“No one is as capable of gratitude as one who has emerged from the kingdom of night.” ~Elie Wiesel
I am a little better today. Thanks Everyone and yes I have been the herbal/natural route which is in my opinion the best because of all the problems I have had from pharmaceuticals but sometimes you get to a point and they are not strong enough. Anyone taking 5-htp please be careful, ladies it can make you start lactating and is also very hard on the tummy. I have tried all natural forms of treatment, I refused meds for a long time. Hopefully when I do get to feeling better, I can ween off the strong stuff and maintain on the natural stuff.
Good day to all....
Thanks for your post and I think you are right, I do not want to accept the BP diagnosis. I started going to a PDoc about two years ago. I tried Lamictal, Seroquel, Depakoe, Thorizine, Lithium and others I do not even remember. I always had a bad reaction to the med or the side effects were intolerable. The last med my Dr. put me on was Risperdal, I was doing OK with it but had a rare allergic reaction to it, two weeks after PDoc. retired. I tappered off the med and I did ok with just Xanax for a while but then the bottom feel out. It was going to take so long to get in with another PDoc that I finally just went to an MD because I just could not hang on any longer. New Dr. knows the meds I had been on but felt like maybe they were too strong for me since I seem to be pharmceutically challenged and put me on a low dose of Celexa because when I saw her I was very depressed and anxiety out the roof. I did tell her that previous Dr. thought AD's were a bad idea for me because I always leaned toward mania and not depression, that I needed a mood stabilizer. She thought a low dose of AD might help, 10 mg Celexa, and it has except the last few days I have been manic as all get out. Your post made me realize that I really do need to go back to a PDoc and I am going to make an appointment today as I know I have to hang until I can get in.

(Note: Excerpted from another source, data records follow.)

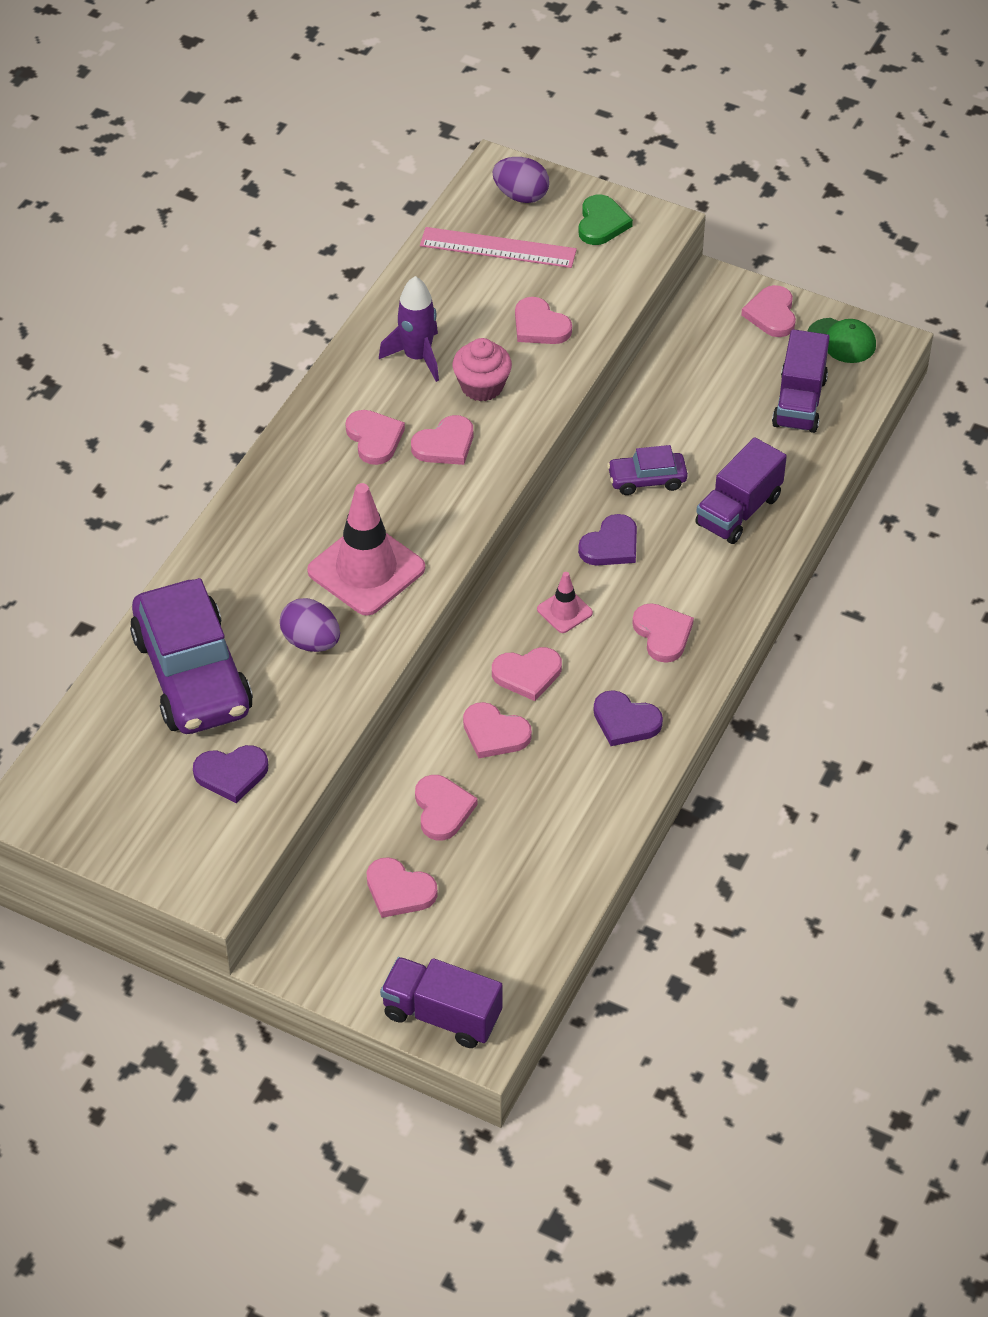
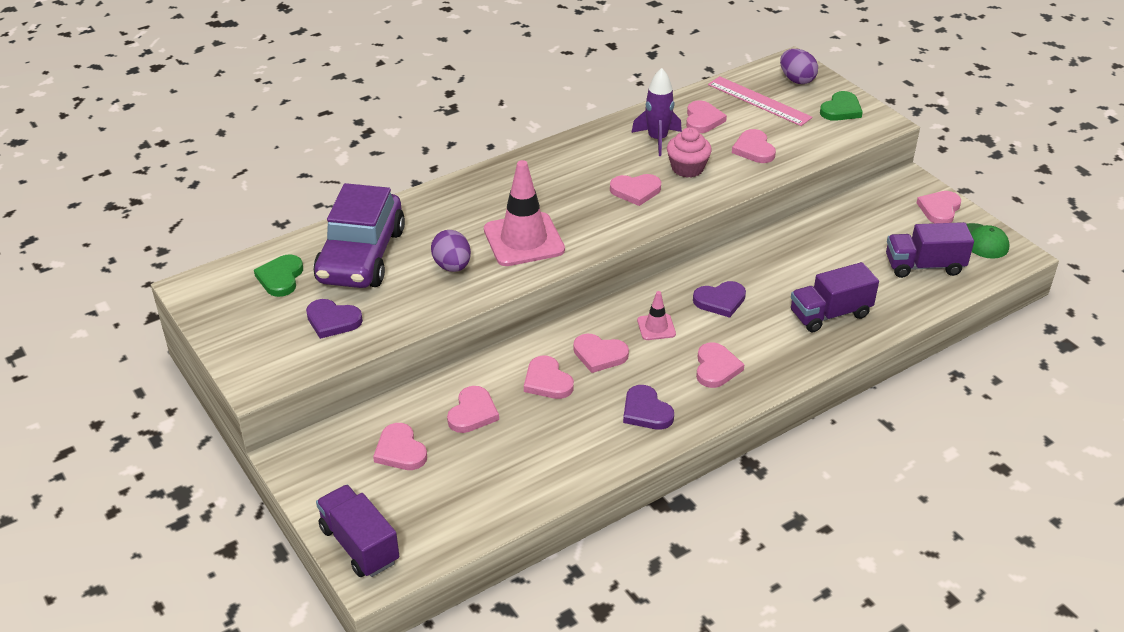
camera: 30 degrees right, 10 degrees down
(121, 747) = (280, 278): none -> green heart
(374, 438) = (592, 172): pink heart -> pink heart (703, 120)
(647, 480) = (776, 272): purple car -> none
(799, 402) = (924, 266): purple truck -> purple truck turned 45 degrees clockwise

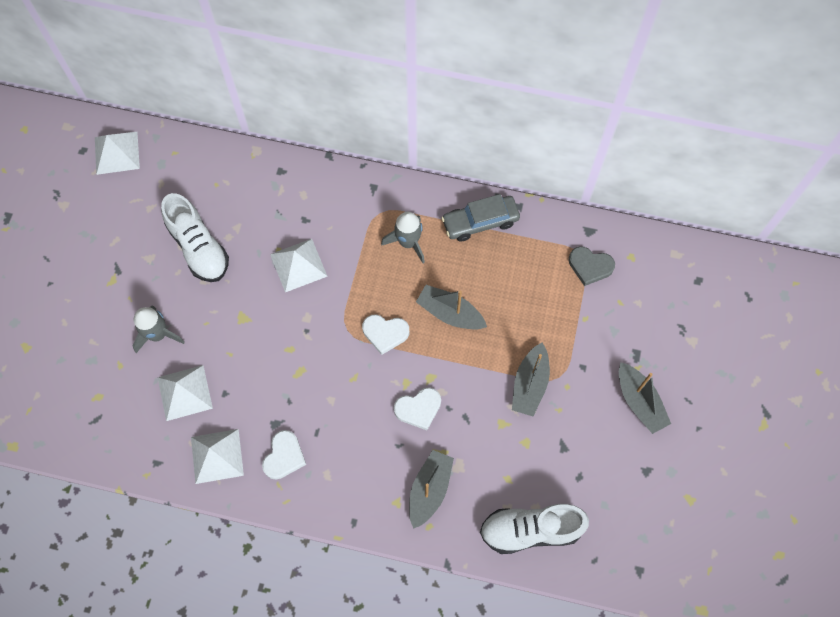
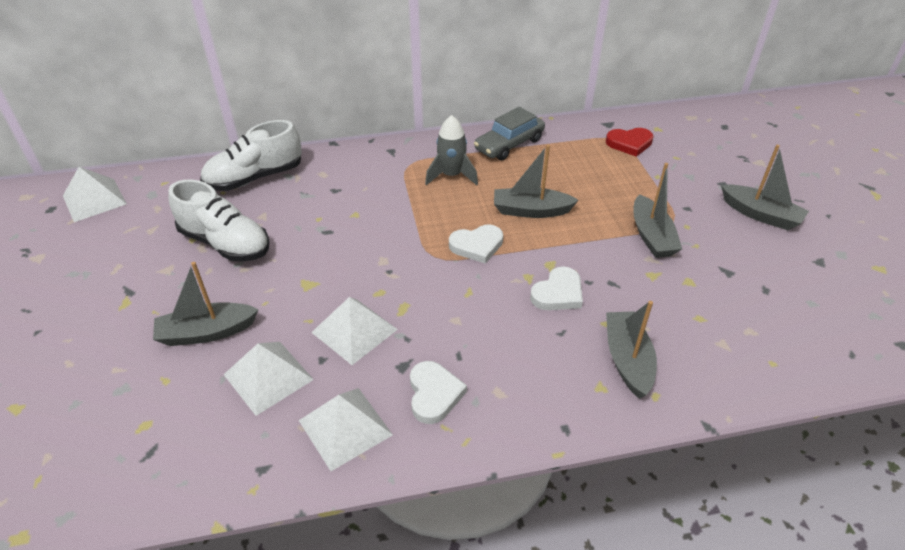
camera: 25 degrees left, 25 degrees down
(158, 334) = (207, 332): grey rocket -> grey boat
(298, 265) = (348, 223): white pyramid -> white pyramid (354, 330)
(530, 530) = (764, 353): white shoe -> white shoe (255, 178)
(590, 266) = (629, 143): grey heart -> red heart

The part about Jesse was a post I was responding too about trying natural rememdies, St. Johns Wort, 5-HTP etc, maybe I put in under the wrong topic, sorry for the confusion. And yes, I really have no one to talk to so I do tend to go on a bit in my post. I love to write and I need to vent.
I appreciate your honesty, it opened my eyes this morning and you are right, I am unwilling to accept but I guess I will never feel truly better until I do.
Thank you, please write me back
Gem, BP Gemini that is
Yesterday I was so manic I could not stop, did not sleep last night. I am so confused I do not know where I belong. I am getting ready to make an appointment with a PDoc., I think, I don't know what to think. My mind is racing at the speed of light 24/7. I am totally lost today, so bad I may go to the emergency room after work.